Cua huynh de (Ranina ranina, red frog crab) is a flat, bright-red crab off Phu Yen and Khanh Hoa. Season: December to May, peak April. Price: 1,150,000–1,200,000 VND/kg standard; mini 500,000–600,000 VND/kg. Best steamed with beer or lemongrass. Outside season (June–November), skip it — likely frozen.

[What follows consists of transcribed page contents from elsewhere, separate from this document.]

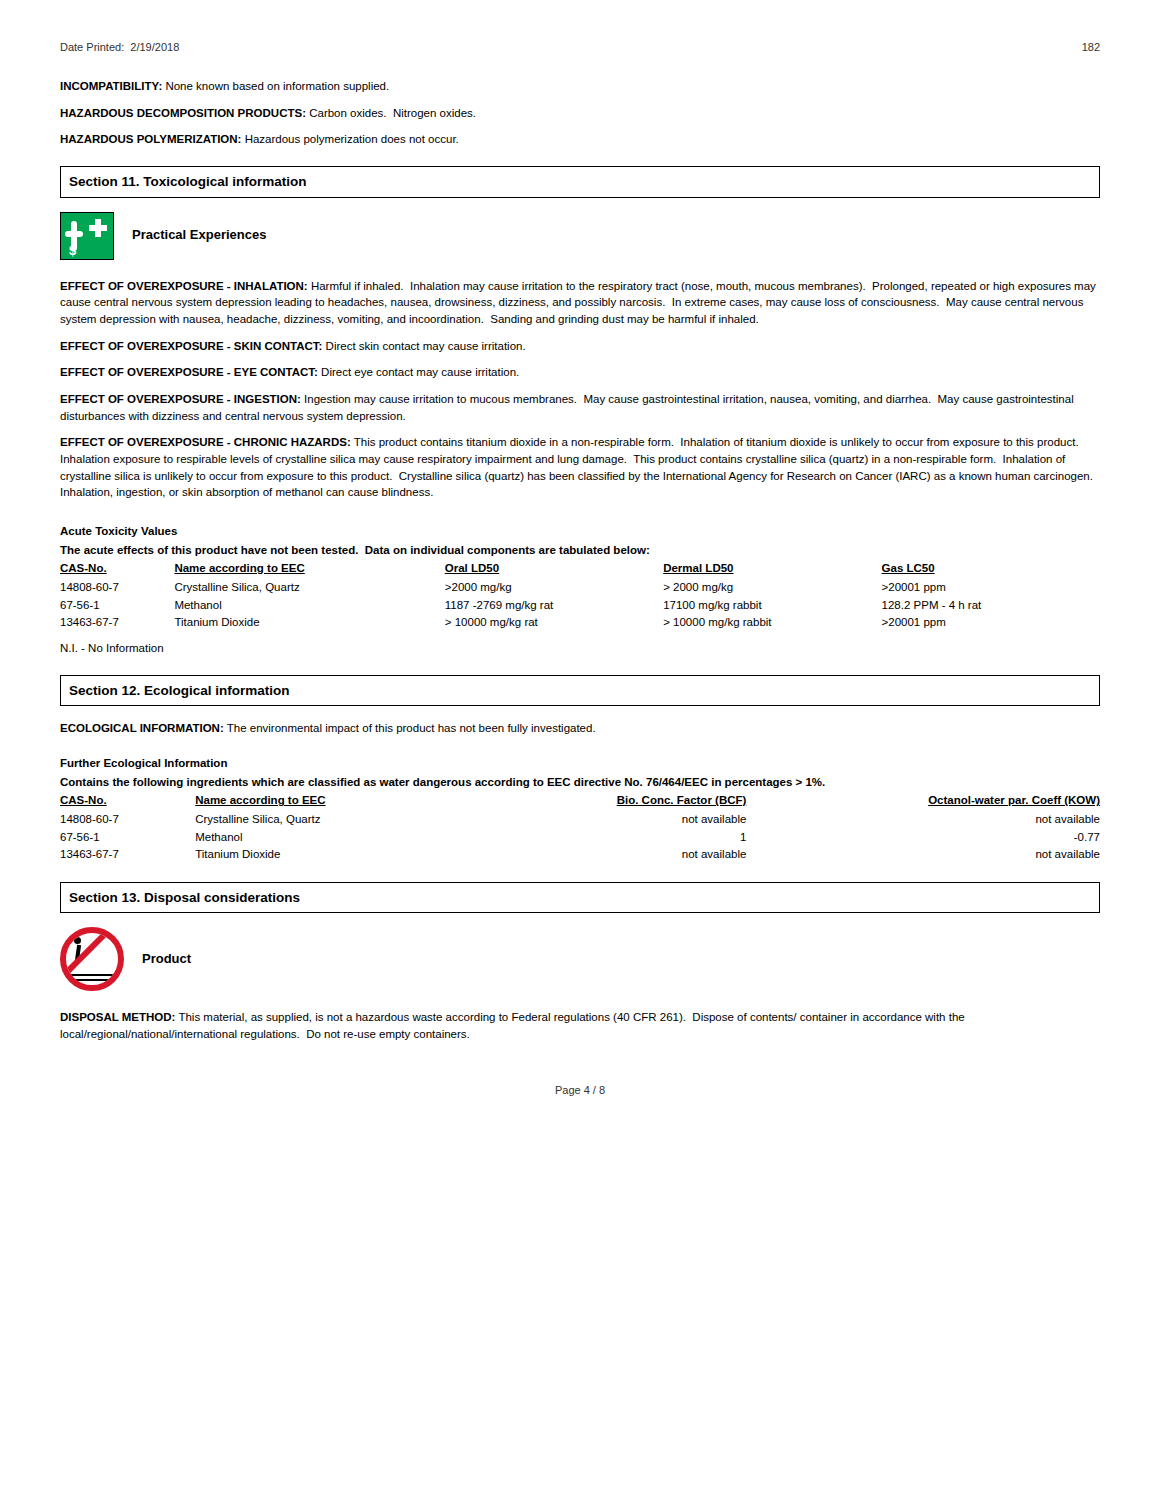Date Printed: 2/19/2018 182
INCOMPATIBILITY: None known based on information supplied.
HAZARDOUS DECOMPOSITION PRODUCTS: Carbon oxides. Nitrogen oxides.
HAZARDOUS POLYMERIZATION: Hazardous polymerization does not occur.
Section 11. Toxicological information
$
Practical Experiences
EFFECT OF OVEREXPOSURE - INHALATION: Harmful if inhaled. Inhalation may cause irritation to the respiratory tract (nose, mouth, mucous membranes). Prolonged, repeated or high exposures may cause central nervous system depression leading to headaches, nausea, drowsiness, dizziness, and possibly narcosis. In extreme cases, may cause loss of consciousness. May cause central nervous system depression with nausea, headache, dizziness, vomiting, and incoordination. Sanding and grinding dust may be harmful if inhaled.
EFFECT OF OVEREXPOSURE - SKIN CONTACT: Direct skin contact may cause irritation.
EFFECT OF OVEREXPOSURE - EYE CONTACT: Direct eye contact may cause irritation.
EFFECT OF OVEREXPOSURE - INGESTION: Ingestion may cause irritation to mucous membranes. May cause gastrointestinal irritation, nausea, vomiting, and diarrhea. May cause gastrointestinal disturbances with dizziness and central nervous system depression.
EFFECT OF OVEREXPOSURE - CHRONIC HAZARDS: This product contains titanium dioxide in a non-respirable form. Inhalation of titanium dioxide is unlikely to occur from exposure to this product. Inhalation exposure to respirable levels of crystalline silica may cause respiratory impairment and lung damage. This product contains crystalline silica (quartz) in a non-respirable form. Inhalation of crystalline silica is unlikely to occur from exposure to this product. Crystalline silica (quartz) has been classified by the International Agency for Research on Cancer (IARC) as a known human carcinogen. Inhalation, ingestion, or skin absorption of methanol can cause blindness.
Acute Toxicity Values
The acute effects of this product have not been tested. Data on individual components are tabulated below:
| CAS-No. | Name according to EEC | Oral LD50 | Dermal LD50 | Gas LC50 |
| --- | --- | --- | --- | --- |
| 14808-60-7 | Crystalline Silica, Quartz | >2000 mg/kg | > 2000 mg/kg | >20001 ppm |
| 67-56-1 | Methanol | 1187 -2769 mg/kg rat | 17100 mg/kg rabbit | 128.2 PPM - 4 h rat |
| 13463-67-7 | Titanium Dioxide | > 10000 mg/kg rat | > 10000 mg/kg rabbit | >20001 ppm |
N.I. - No Information
Section 12. Ecological information
ECOLOGICAL INFORMATION: The environmental impact of this product has not been fully investigated.
Further Ecological Information
Contains the following ingredients which are classified as water dangerous according to EEC directive No. 76/464/EEC in percentages > 1%.
| CAS-No. | Name according to EEC | Bio. Conc. Factor (BCF) | Octanol-water par. Coeff (KOW) |
| --- | --- | --- | --- |
| 14808-60-7 | Crystalline Silica, Quartz | not available | not available |
| 67-56-1 | Methanol | 1 | -0.77 |
| 13463-67-7 | Titanium Dioxide | not available | not available |
Section 13. Disposal considerations
Product
DISPOSAL METHOD: This material, as supplied, is not a hazardous waste according to Federal regulations (40 CFR 261). Dispose of contents/ container in accordance with the local/regional/national/international regulations. Do not re-use empty containers.
Page 4 / 8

Cua huynh de is one of those regional specialties that requires being in the right place at the right time. Wrong season: frozen and not worth it. Wrong province: rarely available. Right season in Phu Yen: one of the most distinctive seafood experiences in Vietnam.
What it is
Cua huynh de (Ranina ranina) is a flat-bodied, bright red crab with paddle-shaped legs adapted for burrowing in sandy seabeds. It’s found in clean-water coastal zones from Quang Ngai south through Phu Yen and Khanh Hoa. It’s not farmed — it’s caught by fishermen who know the sandy offshore grounds where it feeds.
The red color is natural, not from cooking — the shell is already vivid orange-red when the crab is alive. The color intensifies slightly when steamed.
Season
In season: December through May. Fishing activity peaks in March and April, when catches are largest and the crabs are at their fattest.
Off season: June through November. Volume drops sharply. Restaurants that keep cua huynh de on their menu outside this window are almost certainly serving frozen crab — the texture and flavor are noticeably different.
If you arrive in July and see it on a menu, ask whether it’s fresh or frozen (tuoi hay dong lanh). Most honest restaurants will tell you.
Price
As of 2025/2026:
- Standard size (3–5 crabs per kg): 1,150,000–1,200,000 VND/kg
- Mini crabs (7–10 per kg): 500,000–600,000 VND/kg
One crab typically weighs 500–800 grams. Expect to pay 600,000–960,000 VND per crab at in-season prices.
Preparation
Hap bia (beer steam): The classic. The crab is steamed over beer with ginger, lemongrass, and sometimes chili. The beer steam keeps the meat moist and adds a faint malty note to the shell. Served whole, cracked at the table or by the kitchen on request.
Hap sa (lemongrass steam): Similar to above but with heavier lemongrass flavor. Lighter taste than beer steam.
Avoid deep-fried preparations — the delicate meat dries out quickly at high heat.
Where to find it
In season, most seafood restaurants in Tuy Hoa offer cua huynh de. The restaurants near Dong Tac pier and at Dam O Loan tend to have the freshest supply — they’re closest to the boats bringing it in. At O Loan lagoon restaurants, it occasionally appears alongside the oysters and clams.